- [WHAT TO WORK ON] From the Captain Ainsworth text below, reproduce word for word the stretch starting with "Captain Ainsworth’s plan" and going on through "the B.C. merchants.".

- [EXTRACT TO READ]
Captain Ainsworth, however, was still interested. The Northern Pacific Railway would be been completed in 1883 putting Kootenay minerals within reach of a transcontinental railroad. Small quantities of rich silver-lead ores were beginning to come out of that country by boat to Bonner’s Ferry and from there by pack-horse to the Northern Pacific at Kootenay Station (a few miles east of Sand Point). A party of his people, including his son, George, made their way into the Kootenay and visited the small mining camps that were springing up on Kootenay lake in 1882. They staked some claims, laid out a townsite called “Ainsworth,” (still in existence), and proposed a portage railway around those falls and rapids in the lower Kootenay River so that a rail and steamer service could link the area via the Columbia River to Portland.[v] To that end, Captain Ainsworth had, the year before, commissioned Albert Pingston to make a survey of the Columbia River from Wallulla to its confluence with the Kootenay, to see if a through steamer service would be feasible. Pingston reported that with three portage sections, boats could navigate the Columbia as far as Rickey’s Rapids (below Kettle Falls) “for 2/3 of the year.” However, a portage railway would definitely be needed around the twenty foot drop of Kettle Falls.[vi]
Ainsworth lobbied the U.S. Congress for the navigation improvements Pingston had recommended. Congress sent out Lt. Symons in the fall of 1881 to repeat Pingstone’s survey, and report on what engineering works might be necessary.[vii]
To get a charter from the B.C. Government to build the portage railroad, it would be necessary for Captain Ainsworth to present the project as a thoroughly Canadian plan to keep the Kootenay trade for B.C. merchants. Accordingly, Ainsworth went to Victoria posing as a friend of Canada.
Captain Ainsworth’s plan was to construct a wagon road from the head of navigation on the South Thompson River over Eagle pass to the Columbia River at Big Eddy (Revelstoke). He promised the legislators that he would then put his steamers on a route down the Columbia and through the Arrow Lakes to the mouth of the Kootenay River. Here he would build a forty mile portage railway to Queen’s Bay on Kootenay Lake. This “All Canadian route” would secure the Kootenay trade for the B.C. merchants.
The B.C. legislature, alarmed by the rumor that the just completed Northern Pacific was planning to tap the Kootenay Lake trade with a branch from Sandpoint to Bonner’s Ferry on the Kootenai River, gave Captain Ainsworth his charter and a wildly generous land grant of 750,000 acres of Kootenay land. Only when the charter was submitted to the Dominion Parliament for approval, did someone actually look at a map.[viii] What the Federal Railway Commissioner saw, was that Kootenay traffic, moving down the portage railroad to the Columbia, could just as easily move south, down the river into Washington and on to Portland via the canals and portage railways Congress was expected to authorize. The Dominion Government therefore disallowed the B.C. legislature’s charter, creating outrage in the Province. In an attempt to resolve the bitter conflict following, the whole affair was thrown into the courts to wind slowly through their procedures for seven years. Eventually the Ainsworth syndicate, getting nowhere in courts, sold their charter to the Canadian Pacific Railway, which satisfied both the Dominion Government and most British Columbians.

- [INPUT DATA]
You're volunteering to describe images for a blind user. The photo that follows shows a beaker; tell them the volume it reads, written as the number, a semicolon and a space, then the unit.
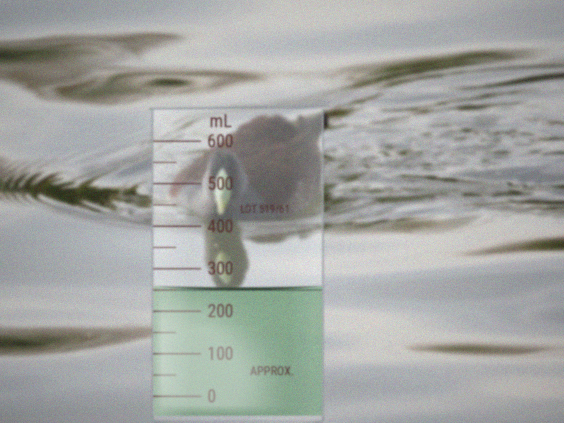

- [YOUR SOLUTION]
Captain Ainsworth’s plan was to construct a wagon road from the head of navigation on the South Thompson River over Eagle pass to the Columbia River at Big Eddy (Revelstoke). He promised the legislators that he would then put his steamers on a route down the Columbia and through the Arrow Lakes to the mouth of the Kootenay River. Here he would build a forty mile portage railway to Queen’s Bay on Kootenay Lake. This “All Canadian route” would secure the Kootenay trade for the B.C. merchants.